BERT is designed to pre-train deep bidirectional representations from unlabeled text by jointly conditioning on both left and right context in all layers. As a result, the pre-trained BERT model can be fine-tuned with just one additional output layer to create state-of-the-art models for a wide range of tasks.

Awesome explanation: Li Hung-yi, Li Mu

2 existing strategies for applying pre-trained language representations to downstream tasks:

  1. Feature-based: includes the pre-trained representations as additional features.
    • BERT vs. ELMo(feature-based): BERT uses Transformer; ELMo uses RNN
  2. Fine-tuning: is trained on the downstream tasks by simply fine-tuning all pre-trained parameters.
    • BERT vs. GPT(fine-tuning): BERT is bidirectionall; GPT is unidirectional
  • Unidirectional language models limit the choice of architectures used during pre-training; harmful for Q&A

BERT Overview

BERT uses:

  • masked language model” (MLM) pre-training objective: randomly masks some of the tokens from the input, and the objective is to predict the original vocabulary id of the masked word based only on its context.
    • MLM objective enables the representation to fuse the left and the right context, which allows us to pre-train a deep bidirectional Transformer.
  • next sentence prediction” task: jointly pre-trains text-pair representations.

BERT has 2 steps in the framework:

  1. Pre-training: trained on unlabeled data over different pre-training tasks.
  2. Fine-tuning: first initialized with the pre-trained parameters, and all of the parameters are fine-tuned using labeled data from the downstream tasks.
  • There is minimal difference between the pre-trained architecture and the final downstream architecture.

Model Architecture: BERT’s model architecture is a multi-layer bidirectional Transformer encoder based on Attention is All You Need.
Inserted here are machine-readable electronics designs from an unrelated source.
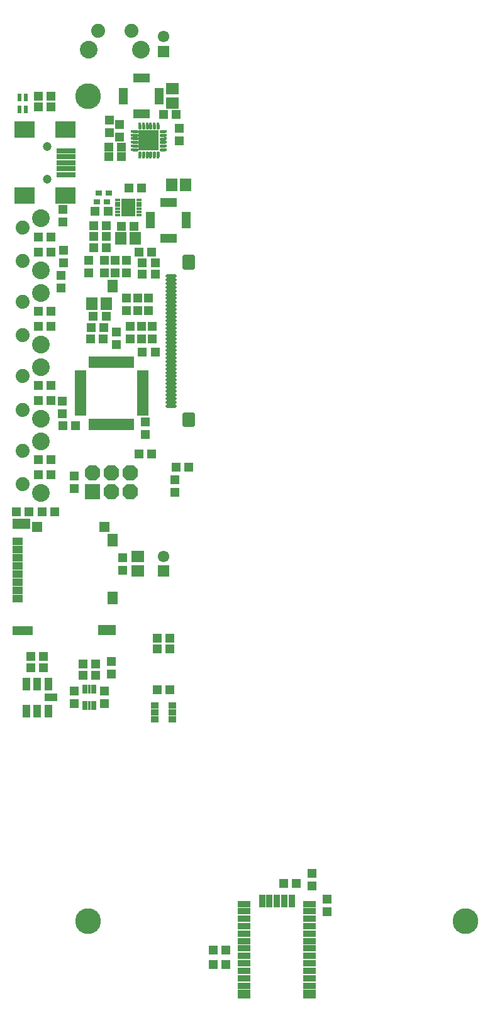
<source format=gts>
G75*
G70*
%OFA0B0*%
%FSLAX24Y24*%
%IPPOS*%
%LPD*%
%AMOC8*
5,1,8,0,0,1.08239X$1,22.5*
%
%ADD10C,0.1365*%
%ADD11R,0.0867X0.0513*%
%ADD12R,0.0513X0.0867*%
%ADD13R,0.0165X0.0160*%
%ADD14C,0.0165*%
%ADD15R,0.0160X0.0165*%
%ADD16R,0.1102X0.1102*%
%ADD17R,0.0291X0.0134*%
%ADD18R,0.0717X0.0921*%
%ADD19R,0.0592X0.0671*%
%ADD20R,0.0513X0.0474*%
%ADD21R,0.0474X0.0513*%
%ADD22R,0.0671X0.0592*%
%ADD23R,0.1064X0.0867*%
%ADD24R,0.0986X0.0277*%
%ADD25C,0.0474*%
%ADD26R,0.0237X0.0395*%
%ADD27R,0.0611X0.0611*%
%ADD28C,0.0611*%
%ADD29R,0.0356X0.0277*%
%ADD30R,0.0671X0.0356*%
%ADD31R,0.0671X0.0474*%
%ADD32R,0.0356X0.0671*%
%ADD33R,0.0395X0.0328*%
%ADD34R,0.0434X0.0671*%
%ADD35R,0.0671X0.0434*%
%ADD36R,0.0169X0.0474*%
%ADD37R,0.0568X0.0395*%
%ADD38R,0.1064X0.0454*%
%ADD39R,0.0946X0.0533*%
%ADD40R,0.0533X0.0671*%
%ADD41R,0.0552X0.0537*%
%ADD42R,0.0572X0.0537*%
%ADD43C,0.0198*%
%ADD44C,0.0268*%
%ADD45R,0.0631X0.0198*%
%ADD46R,0.0198X0.0631*%
%ADD47C,0.0940*%
%ADD48C,0.0740*%
%ADD49R,0.0820X0.0820*%
%ADD50OC8,0.0820*%
%ADD51R,0.0580X0.0330*%
D10*
X008798Y004408D03*
X028806Y004408D03*
X008798Y048156D03*
D11*
X011617Y047227D03*
X011617Y049116D03*
X013054Y042522D03*
X013054Y040632D03*
D12*
X013998Y041577D03*
X012109Y041577D03*
X012561Y048171D03*
X010672Y048171D03*
D13*
X011518Y046701D03*
X011715Y046701D03*
X011912Y046701D03*
X012109Y046701D03*
X012306Y046701D03*
X012503Y046701D03*
X012502Y044917D03*
X012305Y044917D03*
X012109Y044917D03*
X011912Y044917D03*
X011715Y044917D03*
X011518Y044917D03*
D14*
X011518Y045005D02*
X011518Y045143D01*
X011715Y045143D02*
X011715Y045005D01*
X011911Y045005D02*
X011911Y045143D01*
X012108Y045143D02*
X012108Y045005D01*
X012305Y045005D02*
X012305Y045143D01*
X012502Y045143D02*
X012502Y045005D01*
X012677Y045317D02*
X012815Y045317D01*
X012815Y045514D02*
X012677Y045514D01*
X012677Y045710D02*
X012815Y045710D01*
X012815Y045907D02*
X012677Y045907D01*
X012677Y046104D02*
X012815Y046104D01*
X012815Y046301D02*
X012677Y046301D01*
X012503Y046476D02*
X012503Y046614D01*
X012306Y046614D02*
X012306Y046476D01*
X012109Y046476D02*
X012109Y046614D01*
X011912Y046614D02*
X011912Y046476D01*
X011715Y046476D02*
X011715Y046614D01*
X011519Y046614D02*
X011519Y046476D01*
X011344Y046302D02*
X011206Y046302D01*
X011206Y046105D02*
X011344Y046105D01*
X011344Y045908D02*
X011206Y045908D01*
X011206Y045711D02*
X011344Y045711D01*
X011344Y045514D02*
X011206Y045514D01*
X011206Y045318D02*
X011344Y045318D01*
D15*
X011118Y045317D03*
X011118Y045514D03*
X011118Y045711D03*
X011118Y045908D03*
X011118Y046105D03*
X011118Y046302D03*
X012902Y046301D03*
X012902Y046104D03*
X012902Y045908D03*
X012902Y045711D03*
X012902Y045514D03*
X012902Y045317D03*
D16*
X012010Y045809D03*
D17*
X011479Y042660D03*
X011479Y042502D03*
X011479Y042345D03*
X011481Y042187D03*
X011481Y042187D03*
X011479Y042030D03*
X011479Y041872D03*
X010372Y041872D03*
X010372Y042030D03*
X010374Y042187D03*
X010374Y042187D03*
X010372Y042345D03*
X010372Y042502D03*
X010372Y042660D03*
D18*
X010928Y042266D03*
D19*
X011282Y040632D03*
X010534Y040632D03*
X009747Y037148D03*
X008998Y037148D03*
X013211Y043447D03*
X013959Y043447D03*
D20*
X012148Y039904D03*
X012345Y039313D03*
X012345Y038723D03*
X011676Y038723D03*
X011676Y039313D03*
X011479Y039904D03*
X011243Y041262D03*
X010573Y041262D03*
X009845Y042069D03*
X009176Y042069D03*
X007463Y042148D03*
X007463Y041479D03*
X006833Y040691D03*
X006164Y040691D03*
X007483Y040002D03*
X007483Y039333D03*
X007365Y038664D03*
X007365Y037994D03*
X006833Y036754D03*
X006164Y036754D03*
X008959Y035888D03*
X008939Y035297D03*
X009609Y035297D03*
X009628Y035888D03*
X009747Y036479D03*
X009077Y036479D03*
X008821Y038782D03*
X008821Y039451D03*
X010967Y043290D03*
X011636Y043290D03*
X010573Y044943D03*
X010573Y045455D03*
X009904Y045455D03*
X009904Y044943D03*
X012778Y047187D03*
X013447Y047187D03*
X012345Y034589D03*
X011676Y034589D03*
X008132Y030691D03*
X007463Y030691D03*
X006833Y028880D03*
X006164Y028880D03*
X006361Y026124D03*
X007030Y026124D03*
X008073Y027364D03*
X008073Y028034D03*
X006833Y032817D03*
X006164Y032817D03*
X011479Y029195D03*
X012148Y029195D03*
X013388Y027837D03*
X013388Y027168D03*
X009195Y018053D03*
X009195Y017463D03*
X008526Y017463D03*
X008526Y018053D03*
X006439Y017857D03*
X006439Y018447D03*
X005770Y018447D03*
X005770Y017857D03*
X015416Y002896D03*
X016085Y002896D03*
X016085Y002109D03*
X015416Y002109D03*
X020672Y006301D03*
X020672Y006971D03*
X021459Y005593D03*
X021459Y004923D03*
D21*
X019825Y006439D03*
X019156Y006439D03*
X013132Y016675D03*
X012463Y016675D03*
X012463Y018841D03*
X012463Y019431D03*
X013132Y019431D03*
X013132Y018841D03*
X010632Y023034D03*
X010632Y023703D03*
X013467Y028486D03*
X014136Y028486D03*
X011833Y030219D03*
X011833Y030888D03*
X010278Y035002D03*
X010278Y035671D03*
X010829Y036774D03*
X010829Y037443D03*
X011420Y037443D03*
X012010Y037443D03*
X012010Y036774D03*
X011420Y036774D03*
X011617Y035947D03*
X011026Y035947D03*
X011026Y035278D03*
X011617Y035278D03*
X012207Y035278D03*
X012207Y035947D03*
X010829Y038782D03*
X010239Y038782D03*
X009648Y038782D03*
X009648Y039451D03*
X009766Y040120D03*
X009766Y040711D03*
X009766Y041301D03*
X009097Y041301D03*
X009097Y040711D03*
X009097Y040120D03*
X010239Y039451D03*
X010829Y039451D03*
X006833Y039904D03*
X006164Y039904D03*
X006164Y035967D03*
X006833Y035967D03*
X006833Y032030D03*
X007443Y031990D03*
X007443Y031321D03*
X006164Y032030D03*
X006164Y028093D03*
X006833Y028093D03*
X005652Y026124D03*
X004983Y026124D03*
X010042Y018191D03*
X010042Y017522D03*
X009648Y016616D03*
X009648Y015947D03*
X008073Y015947D03*
X008073Y016616D03*
X010475Y045986D03*
X010475Y046656D03*
X009924Y046892D03*
X009924Y046223D03*
X006833Y047581D03*
X006833Y048171D03*
X006164Y048171D03*
X006164Y047581D03*
X013624Y046459D03*
X013624Y045790D03*
D22*
X013270Y047797D03*
X013270Y048546D03*
X011420Y023742D03*
X011420Y022994D03*
D23*
X007601Y042876D03*
X005435Y042876D03*
X005435Y046380D03*
X007601Y046380D03*
D24*
X007640Y045258D03*
X007640Y044943D03*
X007640Y044628D03*
X007640Y044313D03*
X007640Y043998D03*
D25*
X006617Y043762D03*
X006617Y045494D03*
D26*
X005487Y047453D03*
X005148Y047453D03*
X005148Y048103D03*
X005487Y048103D03*
D27*
X012798Y050534D03*
X012798Y022975D03*
D28*
X012798Y023762D03*
X012798Y051321D03*
D29*
X009884Y043014D03*
X009786Y042561D03*
X009372Y043014D03*
X009274Y042561D03*
D30*
X017069Y005337D03*
X017069Y004943D03*
X017069Y004549D03*
X017069Y004156D03*
X017069Y003762D03*
X017069Y003368D03*
X017069Y002975D03*
X017069Y002581D03*
X017069Y002187D03*
X017069Y001794D03*
X017069Y001400D03*
X017069Y001006D03*
X020534Y001006D03*
X020534Y001400D03*
X020534Y001794D03*
X020534Y002187D03*
X020534Y002581D03*
X020534Y002975D03*
X020534Y003368D03*
X020534Y003762D03*
X020534Y004156D03*
X020534Y004549D03*
X020534Y004943D03*
X020534Y005337D03*
D31*
X020534Y000553D03*
X017069Y000553D03*
D32*
X018014Y005494D03*
X018408Y005494D03*
X018802Y005494D03*
X019195Y005494D03*
X019589Y005494D03*
D33*
X013270Y015120D03*
X013270Y015494D03*
X013270Y015868D03*
X012325Y015868D03*
X012325Y015494D03*
X012325Y015120D03*
D34*
X006695Y015573D03*
X006105Y015573D03*
X005514Y015573D03*
X005514Y016990D03*
X006105Y016990D03*
X006695Y016990D03*
D35*
X006813Y016282D03*
D36*
X008546Y016715D03*
X008703Y016715D03*
X008861Y016715D03*
X009018Y016715D03*
X009176Y016715D03*
X009176Y015849D03*
X009018Y015849D03*
X008861Y015849D03*
X008703Y015849D03*
X008546Y015849D03*
D37*
X005069Y021536D03*
X005069Y021969D03*
X005069Y022402D03*
X005069Y022835D03*
X005069Y023268D03*
X005069Y023701D03*
X005069Y024134D03*
X005069Y024567D03*
D38*
X005317Y019825D03*
D39*
X005258Y025490D03*
X009778Y019864D03*
D40*
X010091Y021559D03*
X010091Y024622D03*
D41*
X009648Y025331D03*
D42*
X006105Y025331D03*
D43*
X013004Y031734D02*
X013378Y031734D01*
X013378Y031931D02*
X013004Y031931D01*
X013004Y032128D02*
X013378Y032128D01*
X013378Y032325D02*
X013004Y032325D01*
X013004Y032522D02*
X013378Y032522D01*
X013378Y032719D02*
X013004Y032719D01*
X013004Y032916D02*
X013378Y032916D01*
X013378Y033112D02*
X013004Y033112D01*
X013004Y033309D02*
X013378Y033309D01*
X013378Y033506D02*
X013004Y033506D01*
X013004Y033703D02*
X013378Y033703D01*
X013378Y033900D02*
X013004Y033900D01*
X013004Y034097D02*
X013378Y034097D01*
X013378Y034294D02*
X013004Y034294D01*
X013004Y034490D02*
X013378Y034490D01*
X013378Y034687D02*
X013004Y034687D01*
X013004Y034884D02*
X013378Y034884D01*
X013378Y035081D02*
X013004Y035081D01*
X013004Y035278D02*
X013378Y035278D01*
X013378Y035475D02*
X013004Y035475D01*
X013004Y035671D02*
X013378Y035671D01*
X013378Y035868D02*
X013004Y035868D01*
X013004Y036065D02*
X013378Y036065D01*
X013378Y036262D02*
X013004Y036262D01*
X013004Y036459D02*
X013378Y036459D01*
X013378Y036656D02*
X013004Y036656D01*
X013004Y036853D02*
X013378Y036853D01*
X013378Y037049D02*
X013004Y037049D01*
X013004Y037246D02*
X013378Y037246D01*
X013378Y037443D02*
X013004Y037443D01*
X013004Y037640D02*
X013378Y037640D01*
X013378Y037837D02*
X013004Y037837D01*
X013004Y038034D02*
X013378Y038034D01*
X013378Y038231D02*
X013004Y038231D01*
X013004Y038427D02*
X013378Y038427D01*
X013378Y038624D02*
X013004Y038624D01*
D44*
X014327Y039093D02*
X014327Y039613D01*
X014327Y039093D02*
X013925Y039093D01*
X013925Y039613D01*
X014327Y039613D01*
X014327Y039360D02*
X013925Y039360D01*
X014327Y031266D02*
X014327Y030746D01*
X013925Y030746D01*
X013925Y031266D01*
X014327Y031266D01*
X014327Y031013D02*
X013925Y031013D01*
D45*
X011692Y031323D03*
X011692Y031523D03*
X011692Y031723D03*
X011692Y031923D03*
X011692Y032123D03*
X011692Y032323D03*
X011692Y032523D03*
X011692Y032723D03*
X011692Y032923D03*
X011692Y033123D03*
X011692Y033323D03*
X011692Y033523D03*
X008392Y033523D03*
X008392Y033323D03*
X008392Y033123D03*
X008392Y032923D03*
X008392Y032723D03*
X008392Y032523D03*
X008392Y032323D03*
X008392Y032123D03*
X008392Y031923D03*
X008392Y031723D03*
X008392Y031523D03*
X008392Y031323D03*
D46*
X008942Y030773D03*
X009142Y030773D03*
X009342Y030773D03*
X009542Y030773D03*
X009742Y030773D03*
X009942Y030773D03*
X010142Y030773D03*
X010342Y030773D03*
X010542Y030773D03*
X010742Y030773D03*
X010942Y030773D03*
X011142Y030773D03*
X011142Y034073D03*
X010942Y034073D03*
X010742Y034073D03*
X010542Y034073D03*
X010342Y034073D03*
X010142Y034073D03*
X009942Y034073D03*
X009742Y034073D03*
X009542Y034073D03*
X009342Y034073D03*
X009142Y034073D03*
X008942Y034073D03*
D47*
X006298Y033801D03*
X006298Y034983D03*
X006298Y037738D03*
X006298Y038920D03*
X006298Y041675D03*
X008841Y050636D03*
X011597Y050636D03*
X006298Y031046D03*
X006298Y029864D03*
X006298Y027109D03*
D48*
X005317Y027601D03*
X005317Y029372D03*
X005317Y031538D03*
X005317Y033309D03*
X005317Y035475D03*
X005317Y037246D03*
X005317Y039412D03*
X005317Y041183D03*
X009333Y051616D03*
X011105Y051616D03*
D49*
X009042Y027199D03*
D50*
X009042Y028199D03*
X010042Y028199D03*
X010042Y027199D03*
X011042Y027199D03*
X011042Y028199D03*
D51*
X010101Y037931D03*
X010101Y038255D03*
M02*

</source>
  • $BERT_{BASE}$ (L=12, H=768, A=12, Total Parameters=110M) & $BERT_{LARGE}$ (L=24, H=1024,A=16, Total Parameters=340M).
    • L: the number of layers (i.e., Transformer blocks)
    • H: the hidden size
    • A: the number of self-attention heads

Input/Output Representations: the input representation can represent both a single sentence and a pair of sentences (e.g., ⟨ Question, Answer ⟩) in one token sequence.

  • Differentiate the sentences in two ways: 1) separate them with a special token ([SEP]). 2) add a learned embedding to every token indicating whether it belongs to sentence A or sentence B.
    • $E$: input embedding
    • $C ∈ R^H$: the final hidden vector of the special [CLS] token
    • $T_i ∈R^H$: the final hidden vector for the $i$-th input token.
  • For a given token, its input representation is constructed by summing the corresponding token, segment, and position embeddings.

Pre-training BERT

pre-train BERT using two unsupervised tasks: Masked LM & Next Sentence Prediction (NSP)

  • Task #1: Masked LM

    Mask 15% of all WordPiece tokens in each sequence at random, and then $T_i$ will be used to predict the original token with cross entropy loss.

    The final hidden vectors corresponding to the mask tokens are fed into an output softmax (Linear Multi-class classifier) over the vocabulary.

    If the i-th token is chosen, we replace the i-th token with:

    • The [MASK] token 80% of the time
    • A random token 10% of the time
    • The unchanged i-th token 10% of the time.
  • Task #2: Next Sentence Prediction (NSP)

    Goal: to understands sentence relationships, we pre-train for a binarized next sentence prediction task.

- When choosing the sentences A and B for each pre- training example, 50% of the time B is the actual next sentence that follows A (labeled as IsNext), and 50% of the time it is a random sentence from the corpus (labeled as NotNext).

Fine-tuning BERT(How to use BERT?)

For each task, plug in the task- specific inputs and outputs into BERT and fine-tune all the parameters end-to-end.

At the output,

  • For token-level tasks(sequence tagging or Q&A), the token representations are fed into an output layer.
  • For classification (entailment or sentiment analysis), the [CLS] representation is fed into an output layer.
    • The only new parameters introduced during fine-tuning are classification layer weights $W ∈ R^{K ×H}$ , where $K$ is the number of labels. Compute a standard classification loss with $C$ and $W$ , i.e., $\log(softmax(C W^T ))$.